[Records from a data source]
[Start of section]
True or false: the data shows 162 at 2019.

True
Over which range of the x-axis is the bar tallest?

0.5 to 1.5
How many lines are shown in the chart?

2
[End of section]
[Start of section]
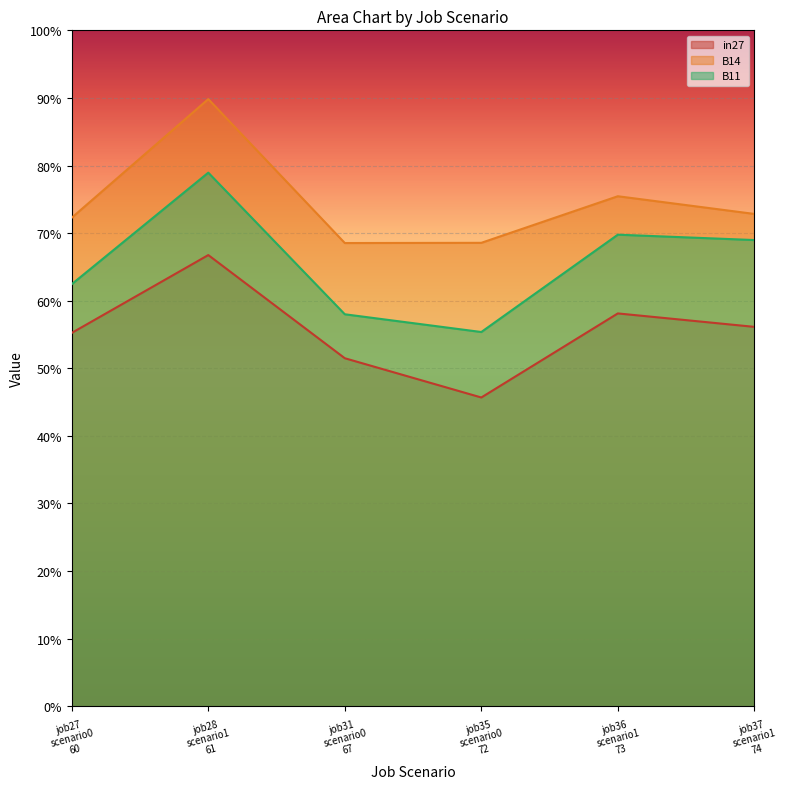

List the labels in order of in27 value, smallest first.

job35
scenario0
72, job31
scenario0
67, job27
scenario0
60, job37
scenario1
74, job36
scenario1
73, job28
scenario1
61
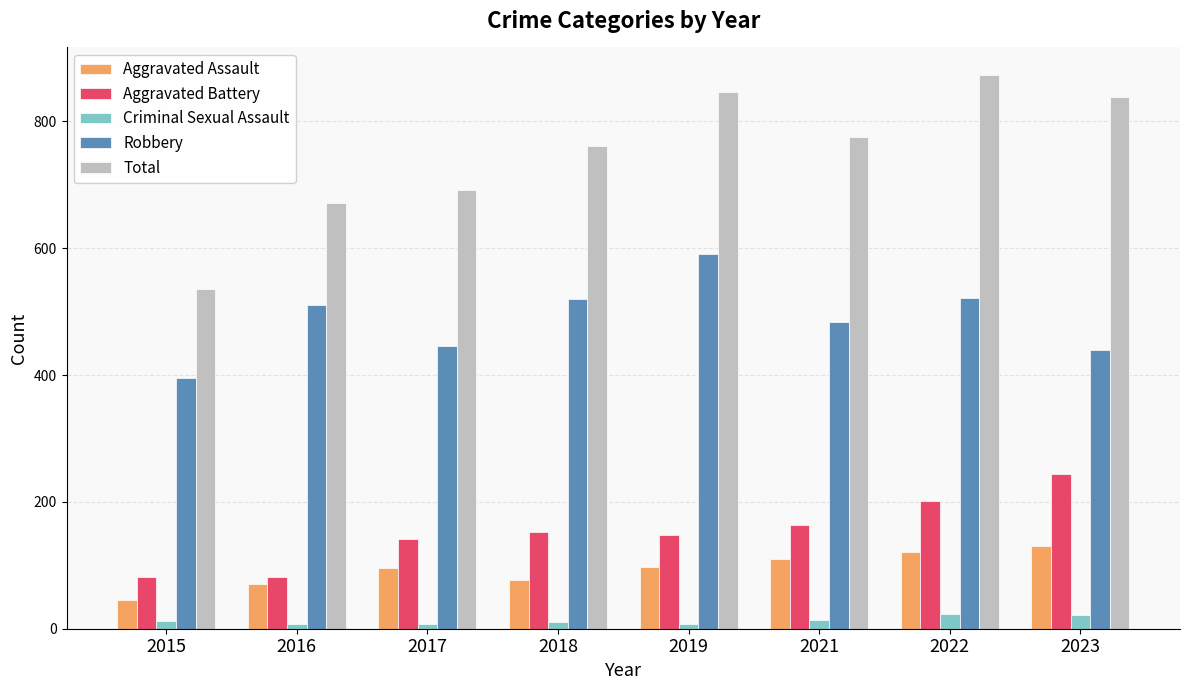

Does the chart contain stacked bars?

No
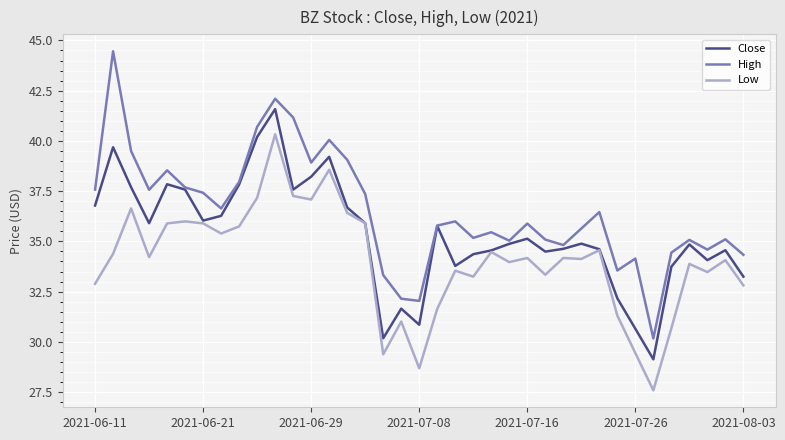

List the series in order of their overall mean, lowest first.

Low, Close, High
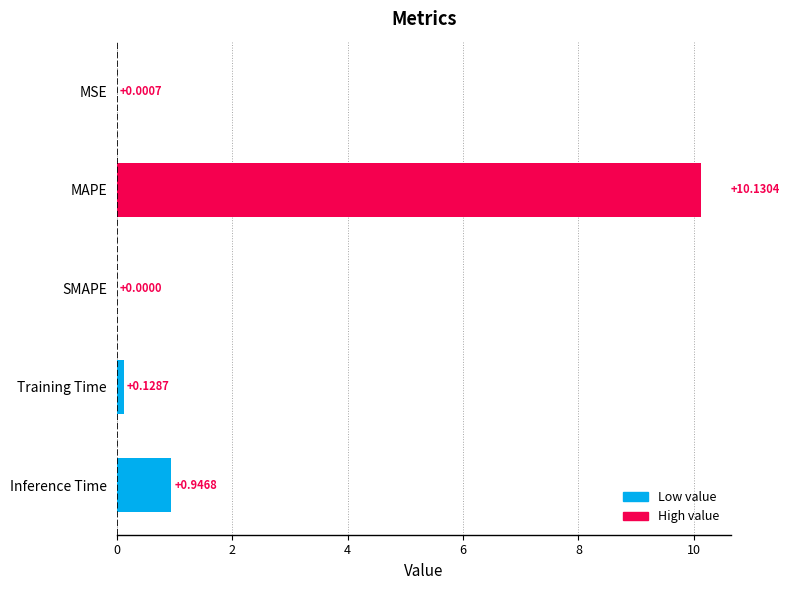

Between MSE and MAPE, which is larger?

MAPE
[End of section]
PROBLEM STATEMENT: Please pull out everything in the records from the line containing "True or false: the data shows 162 at 2019." down to the line containing "How many lines are shown in the chart?", with both of those lines included. Reproduce those lines verbatim.

RESPONSE BOX:
True or false: the data shows 162 at 2019.

True
Over which range of the x-axis is the bar tallest?

0.5 to 1.5
How many lines are shown in the chart?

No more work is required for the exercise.